On Thursday, December 19, gold prices experienced a notable surge, climbing by more than 1% as traders engaged in short-covering, pushing the precious metal higher from a one-month low. This movement in gold prices comes at a time when market participants are closely monitoring upcoming U.S. economic data, which could provide crucial insights into the Federal Reserve’s future monetary policy direction.
Current Market Overview
As of 0251 GMT, spot gold rose by 0.8%, reaching $2,607.88 per ounce. In contrast, U.S. gold futures saw a slight decline, down 1.2% at $2,620.60 per ounce. The fluctuations in gold prices are reflective of broader market sentiments and economic indicators, which are pivotal for traders and investors alike.

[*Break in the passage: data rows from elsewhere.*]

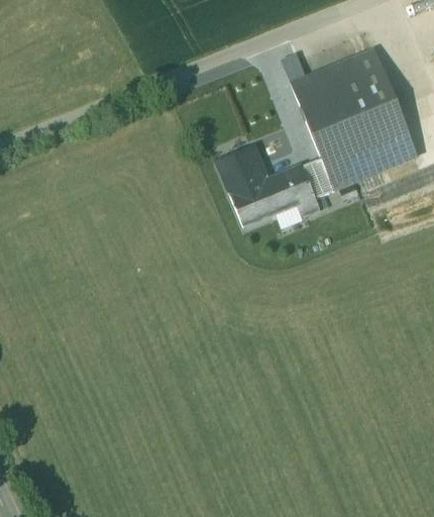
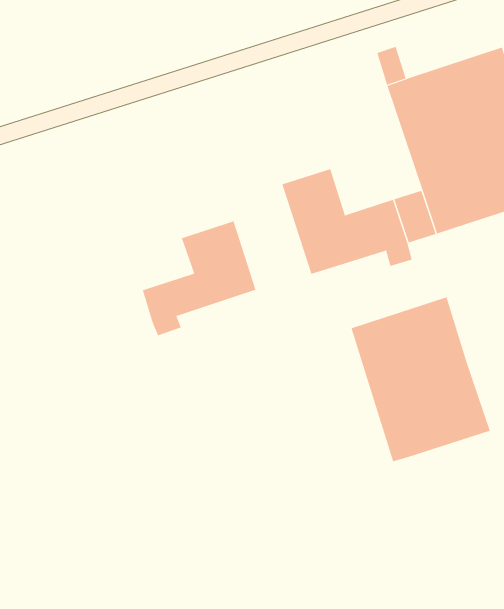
building: none -> [142,220,256,336]
building: none -> [351,297,491,462]

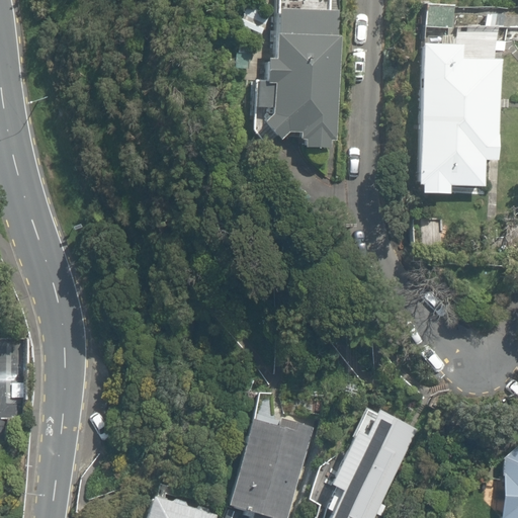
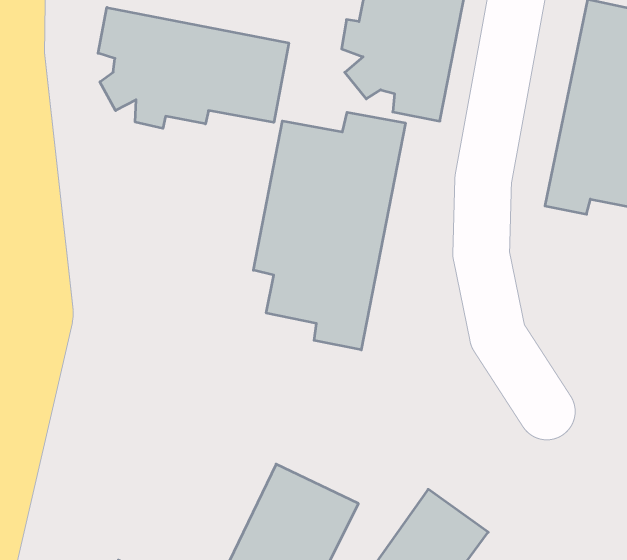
building: none -> [98,7,289,128]
building: none -> [253,112,405,350]

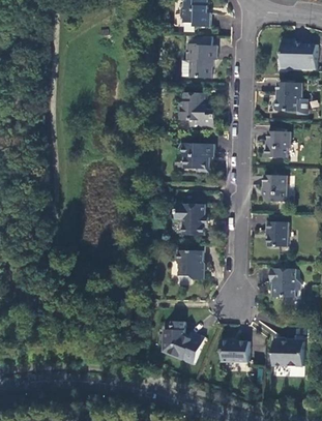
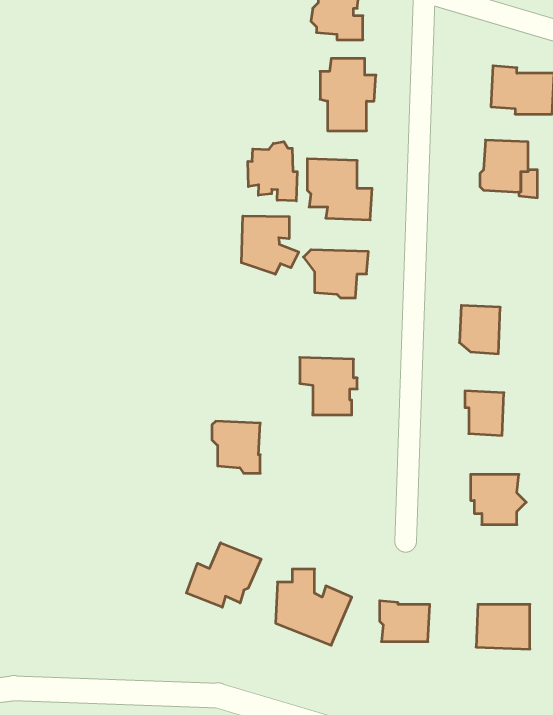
building: none -> [248,142,297,201]
building: none -> [241,216,299,274]
building: [266,128,291,157] -> none
building: [176,249,203,278] -> [212,421,260,473]
building: none -> [186,543,261,607]

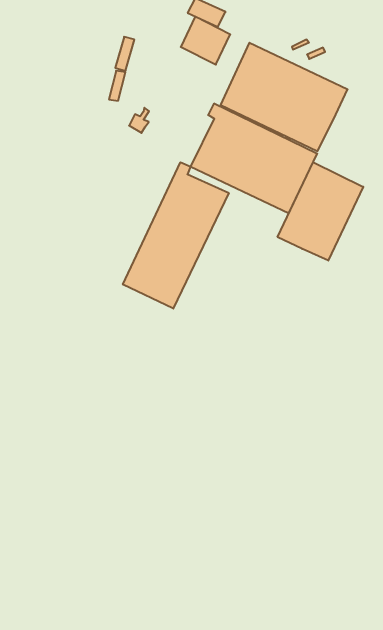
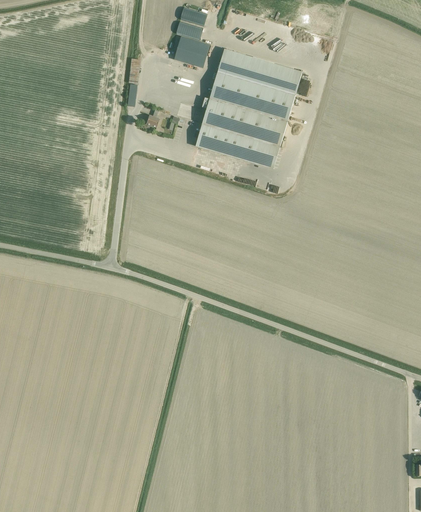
building: [123,162,229,309] -> none
building: [278,162,363,261] -> none

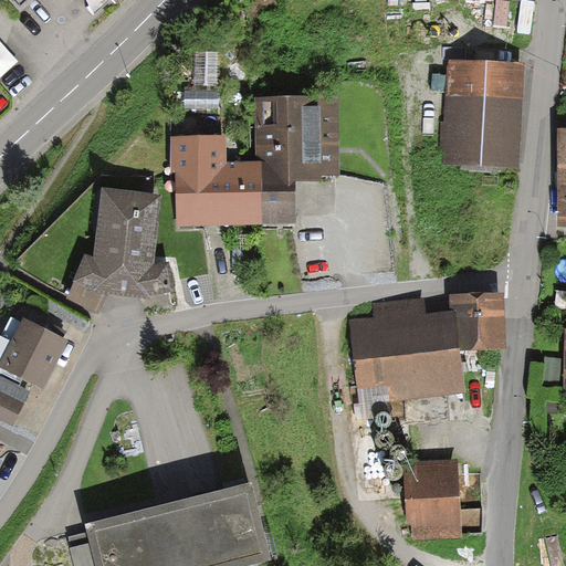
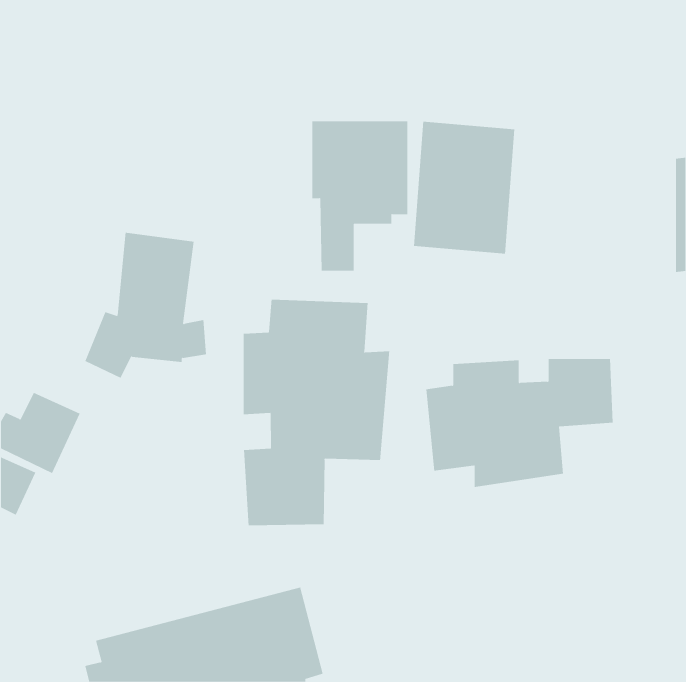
building: [439,60,523,169] -> [413,121,515,254]
building: [171,137,264,224] -> none
building: none -> [243,299,390,526]
building: [402,467,453,526] -> none

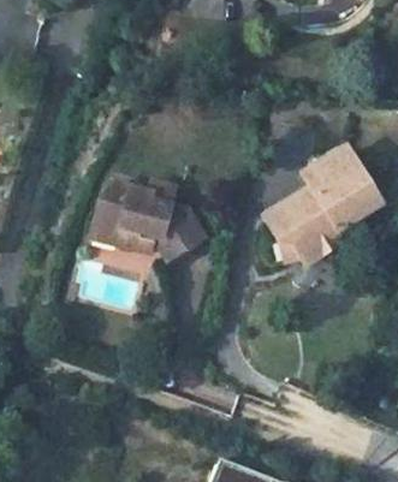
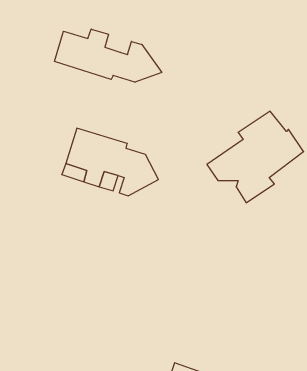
building: none -> [54,29,162,82]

In India, the price of gold has also seen significant movement. The price of 22-carat gold ranged between ₹71,510 and ₹71,660 per 10 grams, while 24-carat gold was priced between ₹78,160 and ₹83,649 per 10 grams. These figures highlight the ongoing demand for gold in one of the world’s largest markets for the metal.
Factors Influencing Gold Prices
The recent recovery in gold prices can largely be attributed to short-term speculators buying the dip after the metal briefly touched the psychological level of $2,600 per ounce. Kelvin Wong, Senior Market Analyst at OANDA, noted that “short-covering is pushing gold higher,” indicating that traders are reacting to price movements in a bid to capitalize on potential gains.
Market participants are now awaiting key U.S. economic data, including GDP figures, jobless claims, and the core Personal Consumption Expenditures (PCE) index. A higher-than-expected PCE reading, particularly one exceeding 3%, could exert further pressure on gold prices, potentially leading to a sell-off.
Earlier in the week, gold prices dipped following the Federal Reserve’s decision to implement a 25-basis point rate cut, coupled with indications of fewer rate reductions anticipated through 2025. Fed Chair Jerome Powell emphasized the need for progress in reducing inflation before any further easing could occur, adding to the uncertainty surrounding gold’s future trajectory.
Gold Outlook: Support and Resistance Levels
Rahul Kalantri, VP Commodities at Mehta Equities, provided insights into the current trading range for gold, which is hovering near $2,650 per ounce. He pointed out that geopolitical tensions and weakness in equity markets are driving this range. Kalantri identified support levels at $2,590-$2,572 per ounce and resistance levels at $2,624-$2,640 per ounce, suggesting that traders should watch these thresholds closely.
Renisha Chainani, Head of Research at Augmont – Gold For All, added that if gold sustains below $2,600 per ounce (approximately ₹75,800 per 10 grams), it could continue its downward trend, potentially reaching $2,550 per ounce (around ₹74,900 per 10 grams). Conversely, if prices rebound, they could rise to $2,680 per ounce (approximately ₹77,000 per 10 grams), indicating a volatile market landscape.
Future Trajectory and Investment Strategy
Looking ahead, Darshan Chauhan, Director at Sky Gold, forecasted that gold prices could reach as high as $3,000 per ounce by mid-2025, coinciding with the high-demand period of Akshay Tritiya, a significant festival in India known for gold purchases. With steady demand anticipated between January and March 2025, gold prices may see further gains, making it an attractive investment option for many.
In the short term, analysts expect gold to trade between $2,590 and $2,640 per ounce, with strong support around ₹75,860-₹75,640 per 10 grams. Despite the fluctuations, gold continues to be viewed as a reliable hedge against economic uncertainty and inflation, making it a favored asset for investors seeking stability.
Conclusion
As gold prices recover from recent lows, investors and traders alike should remain vigilant, keeping an eye on global developments and U.S. Federal Reserve updates. The interplay of economic data, market sentiment, and geopolitical factors will continue to shape the trajectory of gold prices in the coming months. For Indian investors, understanding these dynamics will be crucial in making informed decisions regarding their gold investments, ensuring they navigate the complexities of the market effectively.